(PROBLEM)
Replace "price changes" with "price movements" in the lines from the start of the records through the line containing "Please set time", both ends included, and keep everything else unchanged. Leave the pictures out of your answer.
#### DATA RECORDS ####
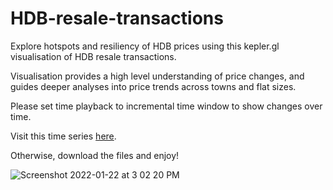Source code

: # HDB-resale-transactions
Explore hotspots and resiliency of HDB prices using this kepler.gl visualisation of HDB resale transactions.

Visualisation provides a high level understanding of price changes, and guides deeper analyses into price trends across towns and flat sizes.

Please set time playback to incremental time window to show changes over time. 

Visit this time series [here](https://paper.dropbox.com/ep/redirect/external-link?url=https%3A%2F%2Fkepler.gl%2Fdemo%2Fmap%3FmapUrl%3Dhttps%3A%2F%2Fdl.dropboxusercontent.com%2Fs%2Fo1z1vrqzqakjkda%2FResale%2520HDB%2520Transactions.json&hmac=AgygIqTmkLH7q30Us4WHjd6wD1i2JEoUgyGnrKFvtac%3D).

Otherwise, download the files and enjoy!

![Screenshot 2022-01-22 at 3 02 20 PM](https://user-images.githubusercontent.com/65649754/150628624-2a2e28f4-77da-43c0-853b-7dfb1fa05fc6.png)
####
(WRITTEN ANSWER)
Source code

: # HDB-resale-transactions
Explore hotspots and resiliency of HDB prices using this kepler.gl visualisation of HDB resale transactions.

Visualisation provides a high level understanding of price movements, and guides deeper analyses into price trends across towns and flat sizes.

Please set time playback to incremental time window to show changes over time. 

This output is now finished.